Phase III Study of Tolvaptan Tablet to Treat Cirrhosis Ascites

Phase 3

Completed

• Conditions: Ascites; Hepatic Cirrhosis
• Interventions: Drug: placebo; Drug: Tolvaptan

• Registration Number: NCT01349348
• Lead Sponsor: Otsuka Beijing Research Institute

Brief Summary

To evaluate the efficacy and safety of Tolvaptan 7.5mg and 15mg in treatment of patients with cirrhosis ascites who fail to response adequately to treatment with common diuretics.

Detailed Description

For symptoms of fluid retention due to liver diseases (ascites and/or lower extremity edema, i.e. hepatic edema), treatment generally starts with bed rest and a low-salt diet. Aldosterone antagonists and loop diuretics are commonly used diuretics in the treatment of fluid retention due to liver diseases. In aldosterone antagonists' therapy, nevertheless, hyperkalemia is frequently reported, slow onset of action and dose escalation needed also impair its effect. If aldosterone antagonists' therapy is ineffective, loop diuretics as strong diuretics are usually added up.
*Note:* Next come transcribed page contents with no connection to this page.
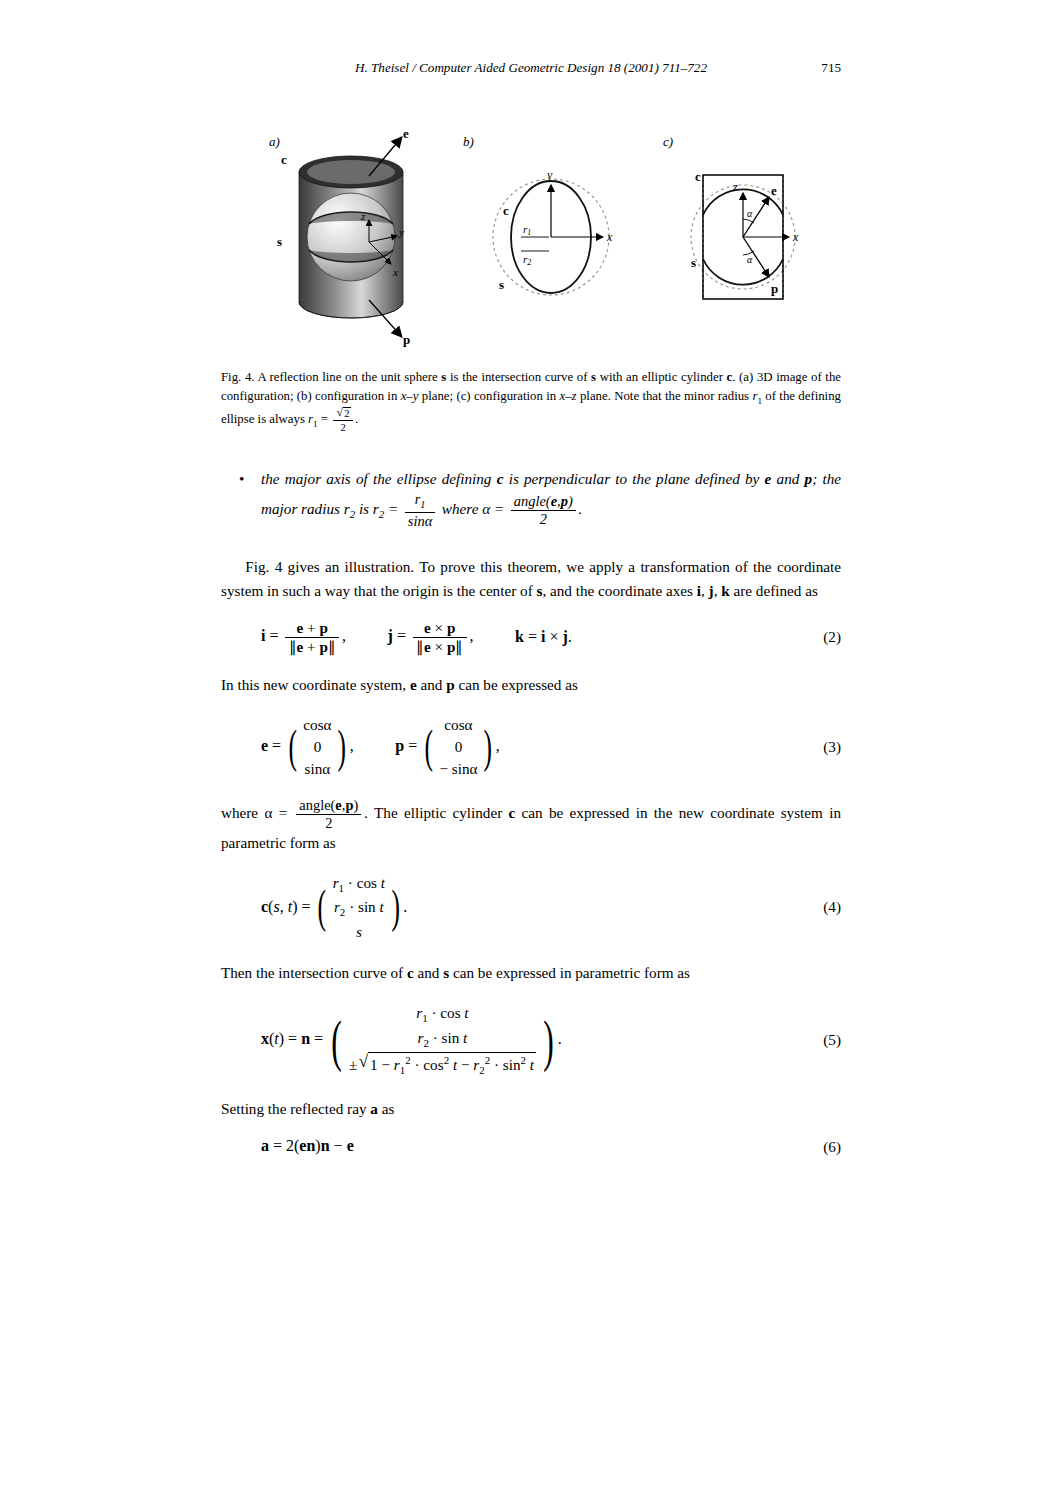H. Theisel / Computer Aided Geometric Design 18 (2001) 711–722 715
a) e p c s z y x b) y x r1 r2 c s c) z x e p α α c s
Fig. 4. A reflection line on the unit sphere s is the intersection curve of s with an elliptic cylinder c. (a) 3D image of the configuration; (b) configuration in x–y plane; (c) configuration in x–z plane. Note that the minor radius r1 of the defining ellipse is always r1 = 22.
the major axis of the ellipse defining c is perpendicular to the plane defined by e and p; the major radius r2 is r2 = r1 sinα where α = angle(e,p) 2.
Fig. 4 gives an illustration. To prove this theorem, we apply a transformation of the coordinate system in such a way that the origin is the center of s, and the coordinate axes i, j, k are defined as
i = e + p∥e + p∥, j = e × p∥e × p∥, k = i × j.
(2)
In this new coordinate system, e and p can be expressed as
e = ( cosα 0 sinα ) , p = ( cosα 0 − sinα ) ,
(3)
where α = angle(e,p) 2. The elliptic cylinder c can be expressed in the new coordinate system in parametric form as
c(s, t) = ( r1 · cos t r2 · sin t s ) .
(4)
Then the intersection curve of c and s can be expressed in parametric form as
x(t) = n = ( r1 · cos t r2 · sin t ±1 − r12 · cos2 t − r22 · sin2 t ) .
(5)
Setting the reflected ray a as
a = 2(en)n − e
(6)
However, Dose escalation of loop diuretics also boost the occurrence of hyponatremia and hypokalemia, and combination of the two drugs provided fastest onset of effectiveness with less adverse events. While, because both diuretics can cause sodium lose which is difficult to prevent and treat, hyponatremia is easy to occur. The combination of aldosterone antagonists and K-sparing diuretics reduces the occurrence of hypokalemia but have little effect on the prevention and treatment of hyponatremia. In addition, there are still some patients who are resistent to loop diuretics or intolerant of an effective diuretic dosage due to adverse events.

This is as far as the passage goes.